You may safely disable the helper at any time by unloading:

launchctl unload ~/Library/LaunchAgents/io.ruimarinho.gsts.plist

Quick Actions

gsts offer a quick way to open the Amazon AWS console via the command line:

gsts console

Reference

❯ gsts --help

Commands:
  gsts console

Options:
  --help                         Show help                             [boolean]
  --version                      Show version number                   [boolean]
  --aws-profile                  AWS profile name for storing credentials
                                                                [default: "sts"]
  --aws-role-arn                 AWS role ARN to authenticate with
  --aws-shared-credentials-file  AWS shared credentials file
                                 [default: "~/.aws/credentials"]
  --clean                        Start authorization from a clean session state
  --daemon                       Install daemon service (only on macOS for now)
  --daemon-out-log-path          Path for storing the output log of the daemon
                                 [default: "/usr/local/var/log/gsts.stdout.log"]
  --daemon-error-log-path        Path for storing the error log of the daemon
                                 [default: "/usr/local/var/log/gsts.stderr.log"]
  --force                        Force re-authorization even with valid session
  --idp-id, --google-idp-id      Google Identity Provider ID (IDP IP) [required]
  --sp-id, --google-sp-id        Google Service Provider ID (SP ID)   [required]
  --username, --google-username  Google username to auto pre-fill during login
  -v, --verbose                  Log verbose output                      [count]

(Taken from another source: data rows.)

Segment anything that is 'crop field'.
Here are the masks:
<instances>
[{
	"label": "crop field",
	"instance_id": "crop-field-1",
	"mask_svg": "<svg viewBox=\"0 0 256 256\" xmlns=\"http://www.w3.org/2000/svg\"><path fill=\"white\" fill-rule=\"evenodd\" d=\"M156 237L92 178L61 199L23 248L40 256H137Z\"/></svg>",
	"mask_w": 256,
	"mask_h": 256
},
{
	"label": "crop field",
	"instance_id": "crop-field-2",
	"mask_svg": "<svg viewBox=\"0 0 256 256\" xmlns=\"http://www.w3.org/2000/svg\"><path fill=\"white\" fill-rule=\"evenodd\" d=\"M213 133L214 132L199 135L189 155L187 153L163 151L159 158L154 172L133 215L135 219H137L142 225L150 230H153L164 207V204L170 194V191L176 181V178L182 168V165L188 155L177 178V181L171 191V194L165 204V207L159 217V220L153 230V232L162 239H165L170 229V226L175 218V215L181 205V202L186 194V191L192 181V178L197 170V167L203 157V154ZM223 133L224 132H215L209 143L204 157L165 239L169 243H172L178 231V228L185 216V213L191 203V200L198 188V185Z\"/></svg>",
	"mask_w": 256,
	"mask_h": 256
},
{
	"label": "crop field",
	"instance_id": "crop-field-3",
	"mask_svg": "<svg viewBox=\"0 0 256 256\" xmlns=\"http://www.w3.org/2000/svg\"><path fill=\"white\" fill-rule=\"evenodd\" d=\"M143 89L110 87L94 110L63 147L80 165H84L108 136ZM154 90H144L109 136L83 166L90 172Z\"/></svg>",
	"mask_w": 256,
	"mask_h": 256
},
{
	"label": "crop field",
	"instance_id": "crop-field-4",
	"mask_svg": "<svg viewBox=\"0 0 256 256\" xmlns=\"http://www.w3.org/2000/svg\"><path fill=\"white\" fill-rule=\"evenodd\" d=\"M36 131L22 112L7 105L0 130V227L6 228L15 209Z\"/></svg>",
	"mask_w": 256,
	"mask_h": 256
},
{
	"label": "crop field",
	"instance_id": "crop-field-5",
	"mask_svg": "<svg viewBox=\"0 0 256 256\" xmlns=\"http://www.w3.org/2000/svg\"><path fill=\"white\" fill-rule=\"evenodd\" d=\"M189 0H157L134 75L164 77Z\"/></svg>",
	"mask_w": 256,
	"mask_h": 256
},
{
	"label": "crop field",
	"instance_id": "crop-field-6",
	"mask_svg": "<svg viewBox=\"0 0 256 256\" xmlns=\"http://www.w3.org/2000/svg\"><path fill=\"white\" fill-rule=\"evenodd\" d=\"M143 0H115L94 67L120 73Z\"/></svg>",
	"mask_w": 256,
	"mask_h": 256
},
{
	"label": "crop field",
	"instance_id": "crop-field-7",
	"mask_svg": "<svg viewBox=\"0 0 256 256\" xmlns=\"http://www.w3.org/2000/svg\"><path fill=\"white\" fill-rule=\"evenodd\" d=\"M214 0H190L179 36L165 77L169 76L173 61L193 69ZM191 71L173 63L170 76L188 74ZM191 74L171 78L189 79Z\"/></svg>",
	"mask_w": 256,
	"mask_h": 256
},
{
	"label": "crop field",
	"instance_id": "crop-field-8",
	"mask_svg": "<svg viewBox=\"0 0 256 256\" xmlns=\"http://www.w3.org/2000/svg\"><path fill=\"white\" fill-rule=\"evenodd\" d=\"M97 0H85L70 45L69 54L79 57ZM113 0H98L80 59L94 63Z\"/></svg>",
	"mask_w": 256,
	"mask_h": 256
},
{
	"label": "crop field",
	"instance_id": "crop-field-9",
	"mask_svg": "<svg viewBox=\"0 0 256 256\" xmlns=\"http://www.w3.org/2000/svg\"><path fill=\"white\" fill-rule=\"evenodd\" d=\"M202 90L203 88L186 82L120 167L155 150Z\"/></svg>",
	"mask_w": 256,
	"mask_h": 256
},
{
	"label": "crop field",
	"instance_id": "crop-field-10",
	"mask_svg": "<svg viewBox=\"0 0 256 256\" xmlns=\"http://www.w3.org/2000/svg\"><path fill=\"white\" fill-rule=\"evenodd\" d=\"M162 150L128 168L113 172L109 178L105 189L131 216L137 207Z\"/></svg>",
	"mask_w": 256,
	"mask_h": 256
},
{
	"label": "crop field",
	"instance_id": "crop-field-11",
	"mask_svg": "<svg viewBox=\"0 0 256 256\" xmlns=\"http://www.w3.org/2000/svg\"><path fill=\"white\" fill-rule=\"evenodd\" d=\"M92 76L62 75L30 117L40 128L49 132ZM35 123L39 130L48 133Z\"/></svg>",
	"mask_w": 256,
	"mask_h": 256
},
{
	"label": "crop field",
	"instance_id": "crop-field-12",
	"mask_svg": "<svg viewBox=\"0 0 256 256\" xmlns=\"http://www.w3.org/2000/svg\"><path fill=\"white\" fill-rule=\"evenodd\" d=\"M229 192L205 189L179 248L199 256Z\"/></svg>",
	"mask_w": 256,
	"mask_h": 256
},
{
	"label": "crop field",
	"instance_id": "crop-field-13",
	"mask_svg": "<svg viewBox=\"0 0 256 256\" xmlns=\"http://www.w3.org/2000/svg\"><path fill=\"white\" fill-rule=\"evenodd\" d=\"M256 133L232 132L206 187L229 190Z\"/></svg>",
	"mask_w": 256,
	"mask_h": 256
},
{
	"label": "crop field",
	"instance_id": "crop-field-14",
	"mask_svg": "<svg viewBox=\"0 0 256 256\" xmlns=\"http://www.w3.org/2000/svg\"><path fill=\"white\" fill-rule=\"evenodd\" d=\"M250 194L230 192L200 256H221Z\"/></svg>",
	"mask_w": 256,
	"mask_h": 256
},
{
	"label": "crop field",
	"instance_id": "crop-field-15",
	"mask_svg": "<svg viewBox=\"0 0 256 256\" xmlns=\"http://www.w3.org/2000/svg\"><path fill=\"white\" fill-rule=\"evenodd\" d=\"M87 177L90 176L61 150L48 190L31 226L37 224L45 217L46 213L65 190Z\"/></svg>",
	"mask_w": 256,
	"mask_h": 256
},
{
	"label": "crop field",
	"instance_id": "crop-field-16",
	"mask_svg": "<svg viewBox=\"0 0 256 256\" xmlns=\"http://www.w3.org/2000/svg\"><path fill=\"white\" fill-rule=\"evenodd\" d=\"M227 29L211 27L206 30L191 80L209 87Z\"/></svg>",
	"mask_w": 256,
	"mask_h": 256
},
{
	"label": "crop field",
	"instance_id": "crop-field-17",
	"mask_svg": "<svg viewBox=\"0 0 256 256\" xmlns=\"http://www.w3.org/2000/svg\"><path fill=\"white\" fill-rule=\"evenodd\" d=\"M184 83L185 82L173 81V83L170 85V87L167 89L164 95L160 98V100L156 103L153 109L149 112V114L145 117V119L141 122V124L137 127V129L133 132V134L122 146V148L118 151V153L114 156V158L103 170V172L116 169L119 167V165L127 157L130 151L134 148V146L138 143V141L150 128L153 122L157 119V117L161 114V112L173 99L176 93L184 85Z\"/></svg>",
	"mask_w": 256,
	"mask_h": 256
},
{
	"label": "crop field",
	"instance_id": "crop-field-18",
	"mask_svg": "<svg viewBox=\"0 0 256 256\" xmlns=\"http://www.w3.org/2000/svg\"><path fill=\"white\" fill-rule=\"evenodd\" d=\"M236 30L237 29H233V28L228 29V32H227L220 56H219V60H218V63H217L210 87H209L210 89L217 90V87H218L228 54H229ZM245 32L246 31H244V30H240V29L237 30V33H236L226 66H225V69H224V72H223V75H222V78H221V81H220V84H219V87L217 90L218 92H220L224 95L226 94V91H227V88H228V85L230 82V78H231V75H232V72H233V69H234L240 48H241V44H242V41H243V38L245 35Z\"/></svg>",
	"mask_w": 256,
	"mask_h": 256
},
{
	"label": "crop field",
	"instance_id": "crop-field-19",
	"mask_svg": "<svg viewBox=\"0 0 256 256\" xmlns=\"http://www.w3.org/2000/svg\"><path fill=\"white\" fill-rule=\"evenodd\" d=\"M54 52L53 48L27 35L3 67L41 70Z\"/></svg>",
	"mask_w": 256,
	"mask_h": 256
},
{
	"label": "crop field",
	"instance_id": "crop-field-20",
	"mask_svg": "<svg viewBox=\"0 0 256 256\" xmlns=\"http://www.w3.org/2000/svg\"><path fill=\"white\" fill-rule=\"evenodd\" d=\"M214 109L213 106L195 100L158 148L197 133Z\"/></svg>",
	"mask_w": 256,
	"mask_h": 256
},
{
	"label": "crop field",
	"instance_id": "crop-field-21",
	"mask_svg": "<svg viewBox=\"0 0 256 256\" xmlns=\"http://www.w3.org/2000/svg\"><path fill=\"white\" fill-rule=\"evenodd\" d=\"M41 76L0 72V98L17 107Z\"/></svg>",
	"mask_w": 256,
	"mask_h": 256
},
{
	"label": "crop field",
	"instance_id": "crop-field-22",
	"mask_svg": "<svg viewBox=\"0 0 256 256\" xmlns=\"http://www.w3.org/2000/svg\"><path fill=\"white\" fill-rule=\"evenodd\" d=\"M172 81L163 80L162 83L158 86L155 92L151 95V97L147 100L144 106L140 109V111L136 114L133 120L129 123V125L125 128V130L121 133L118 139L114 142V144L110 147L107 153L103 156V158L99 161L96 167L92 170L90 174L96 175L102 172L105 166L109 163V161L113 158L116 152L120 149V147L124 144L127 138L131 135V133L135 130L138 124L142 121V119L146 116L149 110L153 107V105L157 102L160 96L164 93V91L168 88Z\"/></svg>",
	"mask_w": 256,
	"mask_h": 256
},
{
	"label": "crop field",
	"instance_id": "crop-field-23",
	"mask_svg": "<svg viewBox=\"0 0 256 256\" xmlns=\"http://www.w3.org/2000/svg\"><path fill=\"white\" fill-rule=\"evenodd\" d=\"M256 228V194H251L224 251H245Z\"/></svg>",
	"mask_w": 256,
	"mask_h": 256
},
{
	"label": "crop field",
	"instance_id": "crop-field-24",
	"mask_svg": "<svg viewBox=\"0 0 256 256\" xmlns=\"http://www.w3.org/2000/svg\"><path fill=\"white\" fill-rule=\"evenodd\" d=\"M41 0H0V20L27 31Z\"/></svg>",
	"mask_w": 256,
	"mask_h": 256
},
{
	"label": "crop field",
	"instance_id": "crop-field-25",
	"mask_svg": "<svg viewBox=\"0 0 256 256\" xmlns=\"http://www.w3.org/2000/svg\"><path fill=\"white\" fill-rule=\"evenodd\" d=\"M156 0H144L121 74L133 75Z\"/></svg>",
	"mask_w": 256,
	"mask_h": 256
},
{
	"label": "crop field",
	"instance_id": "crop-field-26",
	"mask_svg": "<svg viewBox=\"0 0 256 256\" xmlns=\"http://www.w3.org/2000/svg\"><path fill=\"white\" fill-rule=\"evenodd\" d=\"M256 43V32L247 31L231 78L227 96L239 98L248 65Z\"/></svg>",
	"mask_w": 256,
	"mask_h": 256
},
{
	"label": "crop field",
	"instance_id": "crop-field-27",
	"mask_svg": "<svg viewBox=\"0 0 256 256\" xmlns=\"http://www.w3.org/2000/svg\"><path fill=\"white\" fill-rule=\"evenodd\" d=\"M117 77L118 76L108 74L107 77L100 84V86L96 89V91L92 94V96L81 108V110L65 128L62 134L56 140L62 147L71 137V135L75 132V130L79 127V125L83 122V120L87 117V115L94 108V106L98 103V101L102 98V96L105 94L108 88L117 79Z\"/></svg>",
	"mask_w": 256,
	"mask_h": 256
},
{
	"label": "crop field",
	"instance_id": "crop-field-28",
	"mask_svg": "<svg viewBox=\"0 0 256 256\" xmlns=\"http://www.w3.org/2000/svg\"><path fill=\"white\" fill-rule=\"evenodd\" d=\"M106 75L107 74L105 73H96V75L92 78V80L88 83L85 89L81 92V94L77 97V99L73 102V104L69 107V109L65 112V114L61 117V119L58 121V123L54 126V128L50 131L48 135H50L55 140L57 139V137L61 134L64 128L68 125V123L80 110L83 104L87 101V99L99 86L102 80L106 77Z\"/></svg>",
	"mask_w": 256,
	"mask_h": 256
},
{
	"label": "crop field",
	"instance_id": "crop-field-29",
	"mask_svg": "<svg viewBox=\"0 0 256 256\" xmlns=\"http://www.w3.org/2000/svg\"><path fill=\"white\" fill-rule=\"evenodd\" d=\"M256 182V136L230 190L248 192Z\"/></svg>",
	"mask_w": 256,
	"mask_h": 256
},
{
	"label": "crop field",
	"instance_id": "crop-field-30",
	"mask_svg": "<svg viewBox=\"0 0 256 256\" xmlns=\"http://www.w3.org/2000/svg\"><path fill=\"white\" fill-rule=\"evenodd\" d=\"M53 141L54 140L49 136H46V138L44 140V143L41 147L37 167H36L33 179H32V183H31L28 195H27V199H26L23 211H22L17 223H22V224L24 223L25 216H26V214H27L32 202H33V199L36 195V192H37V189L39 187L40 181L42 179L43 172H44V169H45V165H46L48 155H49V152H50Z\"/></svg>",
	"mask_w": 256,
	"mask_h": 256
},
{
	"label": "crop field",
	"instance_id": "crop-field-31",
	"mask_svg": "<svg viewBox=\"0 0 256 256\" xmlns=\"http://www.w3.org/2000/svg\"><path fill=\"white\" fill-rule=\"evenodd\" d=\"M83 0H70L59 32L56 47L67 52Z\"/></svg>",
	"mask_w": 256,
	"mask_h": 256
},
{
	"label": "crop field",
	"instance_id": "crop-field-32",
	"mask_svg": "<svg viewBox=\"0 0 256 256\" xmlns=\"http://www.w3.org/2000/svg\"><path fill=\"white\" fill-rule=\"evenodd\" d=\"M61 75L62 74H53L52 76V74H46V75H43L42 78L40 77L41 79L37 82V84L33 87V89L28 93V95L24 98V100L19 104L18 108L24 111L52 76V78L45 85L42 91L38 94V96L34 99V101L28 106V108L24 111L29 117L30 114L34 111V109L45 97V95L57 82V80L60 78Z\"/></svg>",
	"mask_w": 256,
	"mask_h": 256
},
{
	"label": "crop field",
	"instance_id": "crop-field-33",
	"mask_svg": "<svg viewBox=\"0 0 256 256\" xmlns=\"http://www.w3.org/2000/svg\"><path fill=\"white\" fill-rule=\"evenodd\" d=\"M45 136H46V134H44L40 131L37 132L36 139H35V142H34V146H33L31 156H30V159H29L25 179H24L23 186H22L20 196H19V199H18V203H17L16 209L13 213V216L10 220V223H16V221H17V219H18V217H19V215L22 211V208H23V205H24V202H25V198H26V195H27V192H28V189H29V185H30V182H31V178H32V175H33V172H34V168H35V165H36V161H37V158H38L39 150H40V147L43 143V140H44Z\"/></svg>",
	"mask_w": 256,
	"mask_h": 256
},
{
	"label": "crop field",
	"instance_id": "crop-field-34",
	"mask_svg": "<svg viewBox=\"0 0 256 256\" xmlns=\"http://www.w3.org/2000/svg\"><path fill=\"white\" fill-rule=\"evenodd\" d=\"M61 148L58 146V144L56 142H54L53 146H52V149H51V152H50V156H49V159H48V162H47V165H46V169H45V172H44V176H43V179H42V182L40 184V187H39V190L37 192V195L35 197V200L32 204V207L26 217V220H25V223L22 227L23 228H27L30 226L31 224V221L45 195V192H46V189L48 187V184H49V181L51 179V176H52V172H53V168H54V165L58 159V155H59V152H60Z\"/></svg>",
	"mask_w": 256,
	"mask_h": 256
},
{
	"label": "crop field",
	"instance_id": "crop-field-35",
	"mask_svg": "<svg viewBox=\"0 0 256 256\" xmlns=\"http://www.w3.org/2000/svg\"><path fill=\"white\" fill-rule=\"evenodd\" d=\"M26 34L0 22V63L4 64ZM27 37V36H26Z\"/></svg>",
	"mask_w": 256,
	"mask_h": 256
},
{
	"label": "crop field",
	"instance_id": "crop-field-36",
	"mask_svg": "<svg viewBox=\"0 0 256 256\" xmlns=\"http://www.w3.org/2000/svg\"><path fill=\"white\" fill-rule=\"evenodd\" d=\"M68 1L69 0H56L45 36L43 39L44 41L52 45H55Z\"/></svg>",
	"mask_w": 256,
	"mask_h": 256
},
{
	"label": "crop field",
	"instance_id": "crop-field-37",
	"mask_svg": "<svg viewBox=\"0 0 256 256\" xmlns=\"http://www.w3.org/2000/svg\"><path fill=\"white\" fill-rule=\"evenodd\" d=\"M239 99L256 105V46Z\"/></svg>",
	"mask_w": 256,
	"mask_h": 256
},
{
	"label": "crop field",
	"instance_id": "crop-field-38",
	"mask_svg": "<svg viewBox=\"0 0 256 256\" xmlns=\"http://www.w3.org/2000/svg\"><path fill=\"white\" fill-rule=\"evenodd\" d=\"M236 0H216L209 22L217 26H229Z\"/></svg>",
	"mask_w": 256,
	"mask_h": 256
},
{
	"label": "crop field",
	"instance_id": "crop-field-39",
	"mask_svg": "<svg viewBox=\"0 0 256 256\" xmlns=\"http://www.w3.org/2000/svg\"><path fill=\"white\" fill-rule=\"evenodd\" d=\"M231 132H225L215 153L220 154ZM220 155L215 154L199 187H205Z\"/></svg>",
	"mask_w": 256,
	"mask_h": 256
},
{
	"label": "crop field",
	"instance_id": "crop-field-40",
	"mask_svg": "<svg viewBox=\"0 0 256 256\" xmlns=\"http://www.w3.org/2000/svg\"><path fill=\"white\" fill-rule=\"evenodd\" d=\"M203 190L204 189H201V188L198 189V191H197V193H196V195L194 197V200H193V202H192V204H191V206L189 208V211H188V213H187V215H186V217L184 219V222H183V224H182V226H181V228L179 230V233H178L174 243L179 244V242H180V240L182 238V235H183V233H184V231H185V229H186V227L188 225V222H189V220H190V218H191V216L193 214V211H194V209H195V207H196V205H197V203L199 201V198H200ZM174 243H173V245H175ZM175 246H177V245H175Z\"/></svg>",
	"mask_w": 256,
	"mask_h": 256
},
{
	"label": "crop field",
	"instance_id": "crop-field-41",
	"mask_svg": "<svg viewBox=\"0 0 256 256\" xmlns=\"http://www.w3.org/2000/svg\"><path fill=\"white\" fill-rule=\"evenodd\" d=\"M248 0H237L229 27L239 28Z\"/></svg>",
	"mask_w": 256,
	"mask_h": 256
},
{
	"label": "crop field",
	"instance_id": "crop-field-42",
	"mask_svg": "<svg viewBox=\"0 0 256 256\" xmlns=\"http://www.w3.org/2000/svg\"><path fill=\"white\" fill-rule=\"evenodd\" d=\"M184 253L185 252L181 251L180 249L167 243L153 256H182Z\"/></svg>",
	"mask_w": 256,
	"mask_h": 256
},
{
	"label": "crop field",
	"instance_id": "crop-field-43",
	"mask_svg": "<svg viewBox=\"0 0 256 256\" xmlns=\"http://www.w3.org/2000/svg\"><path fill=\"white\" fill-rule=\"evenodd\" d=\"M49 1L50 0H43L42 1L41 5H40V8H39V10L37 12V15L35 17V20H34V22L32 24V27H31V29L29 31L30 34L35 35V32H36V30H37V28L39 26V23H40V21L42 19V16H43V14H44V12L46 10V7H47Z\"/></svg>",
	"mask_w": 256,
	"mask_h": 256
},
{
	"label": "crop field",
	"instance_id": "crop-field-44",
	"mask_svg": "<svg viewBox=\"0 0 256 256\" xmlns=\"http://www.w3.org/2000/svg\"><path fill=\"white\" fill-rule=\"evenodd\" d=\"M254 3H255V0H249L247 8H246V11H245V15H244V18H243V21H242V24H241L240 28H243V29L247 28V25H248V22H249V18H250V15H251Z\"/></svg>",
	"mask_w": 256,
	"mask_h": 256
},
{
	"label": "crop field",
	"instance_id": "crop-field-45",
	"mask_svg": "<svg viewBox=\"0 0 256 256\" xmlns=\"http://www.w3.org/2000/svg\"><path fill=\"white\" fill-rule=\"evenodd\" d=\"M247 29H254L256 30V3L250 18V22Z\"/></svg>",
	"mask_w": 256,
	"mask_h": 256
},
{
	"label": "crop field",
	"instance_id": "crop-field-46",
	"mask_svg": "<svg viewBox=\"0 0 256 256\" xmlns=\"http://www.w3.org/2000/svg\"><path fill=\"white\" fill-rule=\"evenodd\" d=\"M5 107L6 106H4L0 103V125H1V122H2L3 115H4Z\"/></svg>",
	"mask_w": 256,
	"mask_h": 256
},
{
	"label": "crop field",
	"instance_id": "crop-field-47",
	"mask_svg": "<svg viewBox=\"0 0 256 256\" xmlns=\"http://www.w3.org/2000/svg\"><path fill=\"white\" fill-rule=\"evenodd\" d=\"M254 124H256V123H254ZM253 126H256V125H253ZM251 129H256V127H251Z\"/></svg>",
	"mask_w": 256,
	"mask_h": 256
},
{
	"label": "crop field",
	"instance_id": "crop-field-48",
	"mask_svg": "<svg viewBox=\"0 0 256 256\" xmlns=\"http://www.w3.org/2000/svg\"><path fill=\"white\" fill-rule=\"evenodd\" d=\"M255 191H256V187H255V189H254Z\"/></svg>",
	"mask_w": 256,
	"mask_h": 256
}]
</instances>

For compatibility reasons, most environment variables supported aws-google-auth are also supported by gsts:

Description Command-Line Option Env Variable Required
Google IDP ID --idp-id $GOOGLE_IDP_ID Yes
Google SP ID --sp-id $GOOGLE_SP_ID Yes
Google Username --username $GOOGLE_USERNAME No
AWS Shared Credentials File --aws-shared-credentials-file $AWS_SHARED_CREDENTIALS_FILE No (default: ~/.aws/credentials)
AWS Profile --aws-profile $AWS_PROFILE No (default: default)

Discovery of IDP and SP IDs

If you're the admin of G Suite, after configuring the SAML application for AWS you can extract the SP ID by looking at the service parameter of the SAML AWS application page.

The IDP ID can be found under Security > Set up single sign-on (SSO) for SAML applications as the parameter idpid.

In case you are using a pre-configured AWS SAML application as traditionally available under the dotted menu on any Google app (Gmail, Calendar and so on) you can instead right-click the AWS icon and copy the link:

The copied URL will be in the format of https://accounts.google.com/o/saml2/initsso?idpid=<IDP_IP>&spid=<SP_ID>&forceauthn=false.

Troubleshooting

I keep getting asked to re-login using the headful instance even after being succesfully logging in.

Sometimes puppeteer can get confused with the session state Chromium's data directory. If you can't get out of this loop, you should try starting from a clean session directory instead using gsts --clean.